The repair for that is cheap, but the mechanic is also saying my cats are bad, which are mondo expensive as you well know. But what I'm wondering is if the cats could perform adequately if the EGR valve was working correctly. The mechanic didn't mention anything about back pressure, but the temperatures measured in the two cats are: #1 520*F in front, 217*F in rear, and #2 532*F in front and 202*F in rear. I understand that these temps are not good, but is it possible they would come down if the EGR was doing its job?

I've had never-ending problems with this car and I'm just trying to get it up to code so I can sell it and be done with it, so I'm not concerned with the long term health of the vehicle. I'll be sure to let the next buyer know about the cats though. I'm not a crook, I'm just trying to cut my losses down to a minimum.

2 Answers 2


The EGR bleeds exhaust into the intake, that essentially reduces the oxygen level of the intake which reduces the peak temperature of combustion. The nitrogen oxides are formed at the peak combustion temperature : That fits up well with your failed EGR and high NO levels. The cat converters are not involved. A working EGR should fix your NOx.


Those temperatures are not bad. You might be shocked at how hot things get inside of the combustion chamber. (What with the fire and the combustion and all.) If your cats are achieving a 300*F drop, I'd say they're doing their job. (In as much as whatever part of their job is a temp drop. Which makes some sense, but is not something I've heard discussed before.)

Another point here is that they're performing nearly identically, based on those numbers. I find it very unlikely that both have gone bad at the same time, and to the same extent.

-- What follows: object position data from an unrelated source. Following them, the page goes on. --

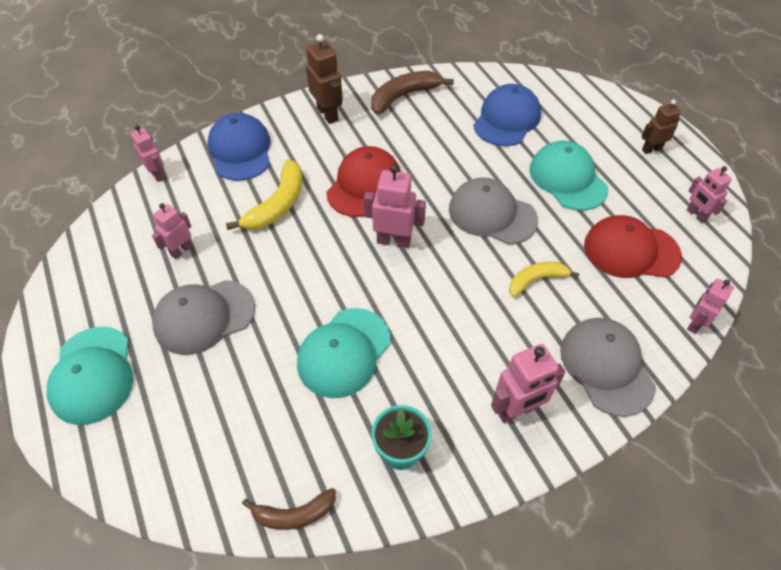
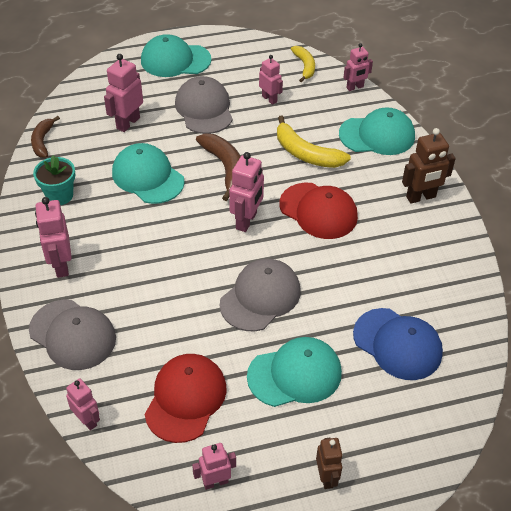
camera: 100 degrees right, 5 degrees down
blue cap [208,113,271,181] -> turquoise cap [339,107,415,155]
brown banana [371,71,454,115] -> brown banana moved to [196,133,241,201]
yellow banana [509,262,579,297] -> yellow banana moved to [291,46,315,82]
grey cap [560,318,656,417] -> grey cap turned 45 degrees clockwise [29,299,116,370]
none -> pink robot [104,54,143,132]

If you feel that you must, change the EGR valve, then get it re-inspected, preferably at a different facility. The $30 for the inspection - assuming you have to pay it again; in Texas you can get it re-inspected for free if you fail the first one - is going to be a lot cheaper than a couple of cats.

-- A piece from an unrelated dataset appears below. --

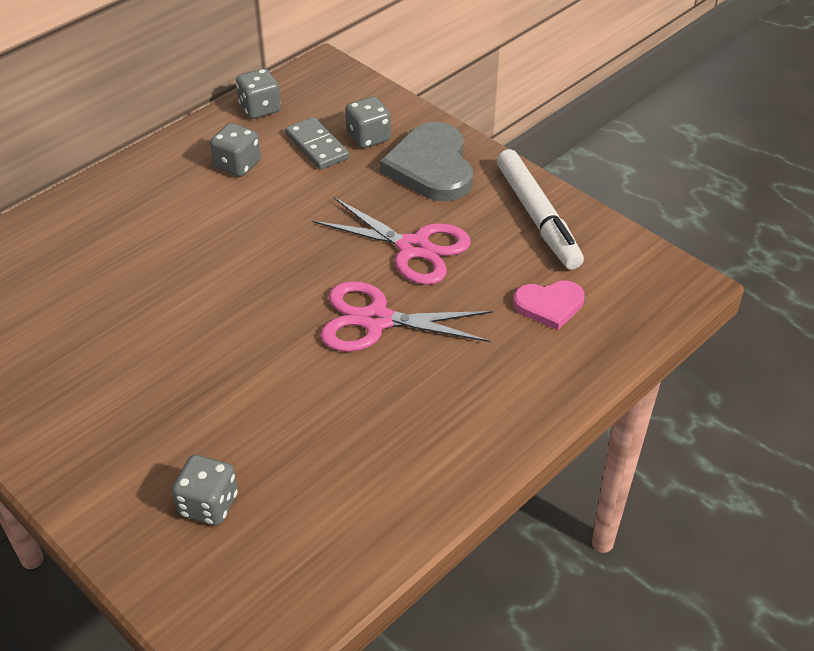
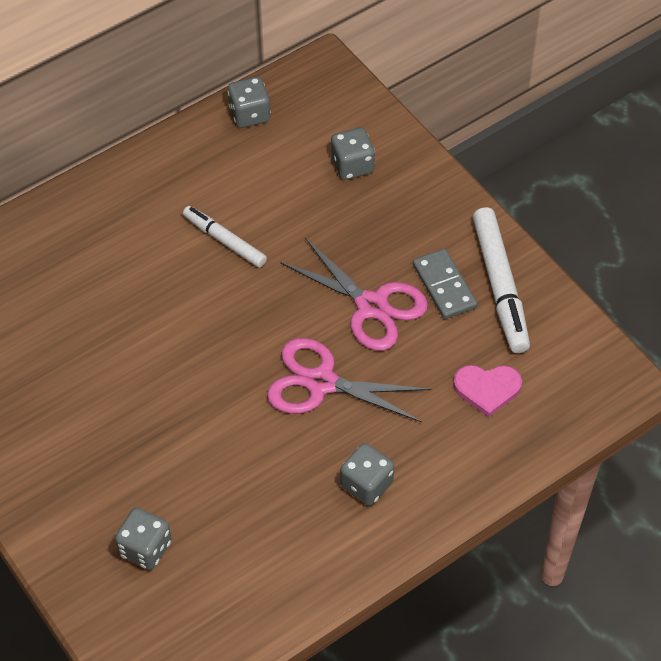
camera: 10 degrees right, 10 degrees up
grey dice [210,123,261,177] -> grey dice moved to [340,443,394,506]
grey domino [285,117,350,170] -> grey domino moved to [413,249,477,319]
grey heart [380,122,473,201] -> none
none -> white marker [183,206,267,267]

Personally, I'd have someone else look at it first. It sounds a bit like this guy was blowing smoke.

  • That's wonderful news. Are my NO levels completely absurd though? It seems like I failed by a lot. Max allowed is 541@15mph and 591@25mph here, and my car measured at double that. Is it normal that a bad EGR can cause those sky high numbers?
    – Brimby
    Aug 29, 2018 at 18:53
  • 1
    @Brimby I don't know, but in practice it's an irrelevant question. The only place where NOx is generated is during combustion, and if you have the wrong mix of gases in the cylinder because your EGR valve isn't working properly, the wrong mix of gases is going to come out. Cure the disease (EGR) and the symptoms (NOx) will go away - unless something else is also wrong, but you won't see the symptoms of the second disease until you cure the first one. For all you know, your cats might also be shot - but take one step at a time!